When restrictions began to lift, they’d throw underground parties to showcase the early sexy drill that they’d been posting to SoundCloud and YouTube. “You can’t really build a community around drill because you can’t be outside performing,” said Gabe P., the host of the internet rap show “On the Radar,” which first showcased Cobain and Chow Lee in 2021.

He added, “These parties felt like safe spaces where you could have fun. There’ll be girls there. The girls will be having fun, they feel safe and the artists feel safe. And I think they just created that environment.”

Cobain’s live shows extend the vibe. The sound system at the free show in Coney Island was shoddy, so the audience leaned in to fill in the lyrics of “Dunk Contest,” which describe various sexual acts Cobain wants to perform on girls mentioned by name. They reach a tittering pitch when Marni, his sometime girlfriend (“She’s my sweetheart. The Slizzy Princess”), waves as he sings, “I don’t think that I should talk ’bout Marni.” They repeat the dynamic two days later onstage at Terminal 5 for the New York stop of Ice Spice’s “Y2K” tour to a raucous crowd that half-sings, half-squeals in response.

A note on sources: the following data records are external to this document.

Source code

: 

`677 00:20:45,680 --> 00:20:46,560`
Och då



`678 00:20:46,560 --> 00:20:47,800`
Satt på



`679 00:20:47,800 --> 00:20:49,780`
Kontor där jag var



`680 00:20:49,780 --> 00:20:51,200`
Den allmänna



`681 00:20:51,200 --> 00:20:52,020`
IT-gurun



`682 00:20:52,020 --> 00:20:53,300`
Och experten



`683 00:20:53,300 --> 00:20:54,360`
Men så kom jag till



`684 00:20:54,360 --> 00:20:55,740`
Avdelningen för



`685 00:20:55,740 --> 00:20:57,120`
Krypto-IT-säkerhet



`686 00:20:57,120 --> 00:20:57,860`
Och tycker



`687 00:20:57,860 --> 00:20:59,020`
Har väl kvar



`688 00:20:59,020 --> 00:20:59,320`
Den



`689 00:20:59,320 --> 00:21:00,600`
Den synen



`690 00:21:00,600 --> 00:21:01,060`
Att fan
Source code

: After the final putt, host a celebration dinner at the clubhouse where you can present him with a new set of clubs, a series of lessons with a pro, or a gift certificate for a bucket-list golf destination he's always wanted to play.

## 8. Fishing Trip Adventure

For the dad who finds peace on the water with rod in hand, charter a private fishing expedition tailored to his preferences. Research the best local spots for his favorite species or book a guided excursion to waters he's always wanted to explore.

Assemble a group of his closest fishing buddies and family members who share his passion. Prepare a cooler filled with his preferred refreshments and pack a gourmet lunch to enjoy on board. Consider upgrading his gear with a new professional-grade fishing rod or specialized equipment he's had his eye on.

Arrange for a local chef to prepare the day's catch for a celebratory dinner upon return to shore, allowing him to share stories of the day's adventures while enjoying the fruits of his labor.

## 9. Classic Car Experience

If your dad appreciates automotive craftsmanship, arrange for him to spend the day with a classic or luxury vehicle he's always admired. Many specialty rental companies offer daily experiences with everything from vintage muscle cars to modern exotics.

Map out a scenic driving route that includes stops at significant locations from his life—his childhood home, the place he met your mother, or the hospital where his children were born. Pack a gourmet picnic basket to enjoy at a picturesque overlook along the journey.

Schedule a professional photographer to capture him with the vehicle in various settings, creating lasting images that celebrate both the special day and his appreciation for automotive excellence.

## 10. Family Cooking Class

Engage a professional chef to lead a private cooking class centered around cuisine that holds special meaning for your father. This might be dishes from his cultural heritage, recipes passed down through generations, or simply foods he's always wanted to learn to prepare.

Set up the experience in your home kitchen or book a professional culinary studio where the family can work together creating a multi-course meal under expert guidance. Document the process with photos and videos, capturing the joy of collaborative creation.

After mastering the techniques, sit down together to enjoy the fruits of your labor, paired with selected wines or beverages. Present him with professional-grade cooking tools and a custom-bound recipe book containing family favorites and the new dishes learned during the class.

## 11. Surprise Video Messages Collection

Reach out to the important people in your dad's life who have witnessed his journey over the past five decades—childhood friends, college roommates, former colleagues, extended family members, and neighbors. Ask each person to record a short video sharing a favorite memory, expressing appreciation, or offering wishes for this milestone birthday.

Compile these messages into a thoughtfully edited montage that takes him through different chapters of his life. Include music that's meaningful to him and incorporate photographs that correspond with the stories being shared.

Before that Coney Island performance, Cobain killed time over a plate of chicken tacos. Surrounded by a couple of burly bodyguards, they all test out the arcade punching bag game once the tacos are done, and fans who happen upon them will flutter about taking selfies and broadcasting on Instagram live as they join his walk to the makeshift stage. It’s a low-key flashback to the Union Square caravan and flies in the face of the concerns that had the police pulling his drill peers from stages just a few years earlier.

When Cobain is asked what it means to him to perform in his hometown, he raises his eyebrows above his black sunglasses.

“It means everything,” he said. “I just know that I’m not rapping about killing nobody. I don’t have nobody rapping about killing me, or at least I hope not. It feels amazing for real, because I know how New York can get.”